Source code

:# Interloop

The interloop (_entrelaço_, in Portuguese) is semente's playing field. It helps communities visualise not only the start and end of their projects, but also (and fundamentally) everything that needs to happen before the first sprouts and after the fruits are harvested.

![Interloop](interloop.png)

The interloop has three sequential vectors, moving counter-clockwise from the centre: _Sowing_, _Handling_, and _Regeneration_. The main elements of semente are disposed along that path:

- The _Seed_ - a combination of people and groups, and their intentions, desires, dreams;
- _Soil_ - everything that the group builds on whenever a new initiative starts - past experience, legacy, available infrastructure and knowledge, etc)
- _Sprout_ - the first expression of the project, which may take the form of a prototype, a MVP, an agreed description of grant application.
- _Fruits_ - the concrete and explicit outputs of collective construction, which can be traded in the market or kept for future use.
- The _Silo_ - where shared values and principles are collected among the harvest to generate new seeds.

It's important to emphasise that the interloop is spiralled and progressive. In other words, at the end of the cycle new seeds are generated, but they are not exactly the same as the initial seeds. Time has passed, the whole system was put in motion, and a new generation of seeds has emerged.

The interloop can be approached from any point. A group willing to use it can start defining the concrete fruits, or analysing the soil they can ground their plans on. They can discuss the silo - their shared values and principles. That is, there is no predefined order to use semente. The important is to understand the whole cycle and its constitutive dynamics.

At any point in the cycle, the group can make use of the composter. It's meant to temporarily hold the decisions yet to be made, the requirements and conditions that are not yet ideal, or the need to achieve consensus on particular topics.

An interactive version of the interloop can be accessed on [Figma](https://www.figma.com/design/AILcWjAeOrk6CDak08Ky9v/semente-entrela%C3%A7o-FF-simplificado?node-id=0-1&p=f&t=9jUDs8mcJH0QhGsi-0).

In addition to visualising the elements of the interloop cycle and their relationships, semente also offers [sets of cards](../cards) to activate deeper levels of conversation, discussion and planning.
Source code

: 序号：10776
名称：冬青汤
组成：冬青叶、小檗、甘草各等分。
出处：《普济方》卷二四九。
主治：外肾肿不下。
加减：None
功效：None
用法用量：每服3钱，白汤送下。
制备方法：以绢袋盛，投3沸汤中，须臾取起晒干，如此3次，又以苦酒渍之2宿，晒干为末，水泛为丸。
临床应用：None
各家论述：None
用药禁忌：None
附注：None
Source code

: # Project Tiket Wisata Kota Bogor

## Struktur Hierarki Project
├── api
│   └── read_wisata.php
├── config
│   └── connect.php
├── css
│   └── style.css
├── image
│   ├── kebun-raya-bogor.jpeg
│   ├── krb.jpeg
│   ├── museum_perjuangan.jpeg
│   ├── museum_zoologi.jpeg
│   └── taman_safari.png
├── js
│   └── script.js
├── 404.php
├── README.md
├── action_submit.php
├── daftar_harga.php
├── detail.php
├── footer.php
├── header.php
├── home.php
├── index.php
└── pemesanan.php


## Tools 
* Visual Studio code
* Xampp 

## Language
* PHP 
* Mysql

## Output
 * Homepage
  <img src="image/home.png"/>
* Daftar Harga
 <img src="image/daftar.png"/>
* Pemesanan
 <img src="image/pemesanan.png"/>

● ● ● ● ● ● ●

## GOAL OF THE EXERCISE
Check each line above for the string "elements" and copy the ones that have it.

## WRITTEN REPLY
The interloop has three sequential vectors, moving counter-clockwise from the centre: _Sowing_, _Handling_, and _Regeneration_. The main elements of semente are disposed along that path:
In addition to visualising the elements of the interloop cycle and their relationships, semente also offers [sets of cards](../cards) to activate deeper levels of conversation, discussion and planning.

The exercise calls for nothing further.